El discurso público predominante —una operación ideológica de alcances planetarios que ni siquiera se reconoce como tal— ha consistido, según Morris Berman, en un ensalzamiento de las bondades del capitalismo depredador antikeynesiano, cuya técnica de implantación hegemónica en las mentes y en los corazones de la gente consiste en la invariable repetición de tales supuestas bondades a través de los medios masivos de comunicación e entretenimiento al servicio del pensamiento corporativo internacional, de los gobiernos subordinados a una política económica y social impuesta por los centros trasnacionales del poder, de los intelectuales serviles ante el statu quo y del sistema escolar global. Una saturación orwelliana que hace recordar aquella perspicaz observación del historiador Arnold Toynbee: “es precisamente en la fase de declive de una civilización cuando suena con mayor estruendo el tambor de la autocomplacencia”.

       A pesar de su victoria posmoderna (la historia va y viene como las olas de la marea, advertía Vico), el capitalismo depredador neoliberal no resiste ante la razón moral y humana del proyecto keynesiano, adverso al crecimiento económico como un fin en sí mismo porque lo concibe solamente como un medio para crear una forma de vida civilizada, en la cual el dinero deba servir a la humanidad y no al contrario, en el cual el capital financiero deba servir a las metas económicas y no regirlas, como ahora lo hace. Berman recuerda la consideración de Keynes acerca de que el amor al dinero es una forma de enfermedad mental. Esa criminal patología hoy se ha vuelto una ética idiosincrática.

       En este sistema del horror económico especulativo —una “extraña dictadura” que se impuso silenciosa e inadvertidamente, como lo ha señalado Viviane Forrester, cuyas características son el megaenriquecimiento de los ricos y el empobrecimiento sistemático de las mayorías planetarias, cuyas constantes intencionales “son la inestabilidad y la volatilidad”, no solamente de los mercados y las economías sino de las sociedades y las personas—, experimentos como el de Bárbara Ehrenreich hecho en 1998 muestran la total inhumanidad del tiempo histórico. 

       Esta economista trabajó durante tres meses ganando el salario mínimo estadounidense para saber si con tal ingreso era posible equiparar los gastos con los ingresos. “Se requeriría de una palabra mucho más fuerte que disfuncional para describir una sociedad donde unos cuantos comen en la mesa mientras que el resto lame lo que cae al suelo: psicótica, sería mucho más acertada”, concluyó.

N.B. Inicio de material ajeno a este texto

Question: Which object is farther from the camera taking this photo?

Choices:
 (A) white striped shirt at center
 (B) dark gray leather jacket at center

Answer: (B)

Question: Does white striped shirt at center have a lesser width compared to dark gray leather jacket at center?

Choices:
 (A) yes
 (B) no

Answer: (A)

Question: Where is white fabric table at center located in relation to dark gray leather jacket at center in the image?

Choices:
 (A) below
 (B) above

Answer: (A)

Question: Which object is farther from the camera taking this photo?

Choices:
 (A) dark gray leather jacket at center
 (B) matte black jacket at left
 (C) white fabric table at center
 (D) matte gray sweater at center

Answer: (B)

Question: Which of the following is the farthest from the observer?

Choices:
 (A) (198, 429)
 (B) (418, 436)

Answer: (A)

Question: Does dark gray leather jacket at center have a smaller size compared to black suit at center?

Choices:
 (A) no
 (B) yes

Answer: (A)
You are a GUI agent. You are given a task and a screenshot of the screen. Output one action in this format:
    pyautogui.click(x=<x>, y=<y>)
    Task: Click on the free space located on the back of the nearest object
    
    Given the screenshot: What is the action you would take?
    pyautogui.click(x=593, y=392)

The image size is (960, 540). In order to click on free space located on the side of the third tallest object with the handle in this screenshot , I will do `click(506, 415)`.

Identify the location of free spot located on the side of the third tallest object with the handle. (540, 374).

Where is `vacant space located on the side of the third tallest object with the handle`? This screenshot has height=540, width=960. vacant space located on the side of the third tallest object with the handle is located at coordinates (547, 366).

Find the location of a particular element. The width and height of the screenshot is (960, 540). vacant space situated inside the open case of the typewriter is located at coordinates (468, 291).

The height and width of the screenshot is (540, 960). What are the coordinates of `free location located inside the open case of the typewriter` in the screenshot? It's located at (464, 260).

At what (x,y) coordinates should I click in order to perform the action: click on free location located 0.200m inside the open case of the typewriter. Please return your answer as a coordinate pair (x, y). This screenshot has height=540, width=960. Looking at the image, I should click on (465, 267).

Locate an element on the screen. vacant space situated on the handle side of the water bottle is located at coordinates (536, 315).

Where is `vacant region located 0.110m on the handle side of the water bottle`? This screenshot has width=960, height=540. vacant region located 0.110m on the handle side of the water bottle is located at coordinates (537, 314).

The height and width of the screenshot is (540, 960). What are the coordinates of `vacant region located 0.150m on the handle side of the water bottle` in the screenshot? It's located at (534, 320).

       La publicidad, esa “retórica de la democracia”, se llena la boca con frases como “el efecto civilizador del mercado”, dice Berman: “Sí, todo esto es muy cívico. Me recuerda una famosa frase pronunciada por Louis Brandeis hace más de cien años: ‘Podemos tener una sociedad democrática o podemos tener la concentración de una gran riqueza en manos de unos pocos. No podemos tener ambas’.” Con el abrogamiento imperial de Bretton Woods y el Consenso de Washington a que dio lugar, la globalización impuesta ya tomó la decisión: “no elegimos la democracia”. 

       Voces ortodoxas como la del Nobel en economía Joseph Stiglitz (“La globalización parece reemplazar a las viejas dictaduras de élites nacionales por nuevas dictaduras de las finanzas internacionales”), o la del analista Robert Blecker (los volátiles flujos de capital especulativo han alimentado crisis, colapsos y pánicos financieros, mientras la respuesta neoliberal consiste en culpar a las víctimas “al tiempo que insiste en que acepten más políticas similares a las que las han conducido a su situación actual”), dibujan un síndrome de Estocolmo planetario, un mundo al revés donde los oprimidos admiran a los opresores porque creen que alguna vez llegarán al mismo bienestar donde ahora están ellos. 

       Muchos elementos quedan fuera de esta rápida glosa del análisis hecho por Berman sobre la ley de la selva en esta atroz y espectacular “modernidad líquida”: el papel de la tecnología del microchip, el paradigma de la mercancía, del aparato y la globalización, el dilema entre la libertad negativa y la libertad positiva, las prácticas centrales propias de las escasas personas “de excelencia”, etcétera. Pero encontramos lo que buscamos: el texto sobre la Edad Oscura está a la mano. Su método es: “Sólo relaciona”.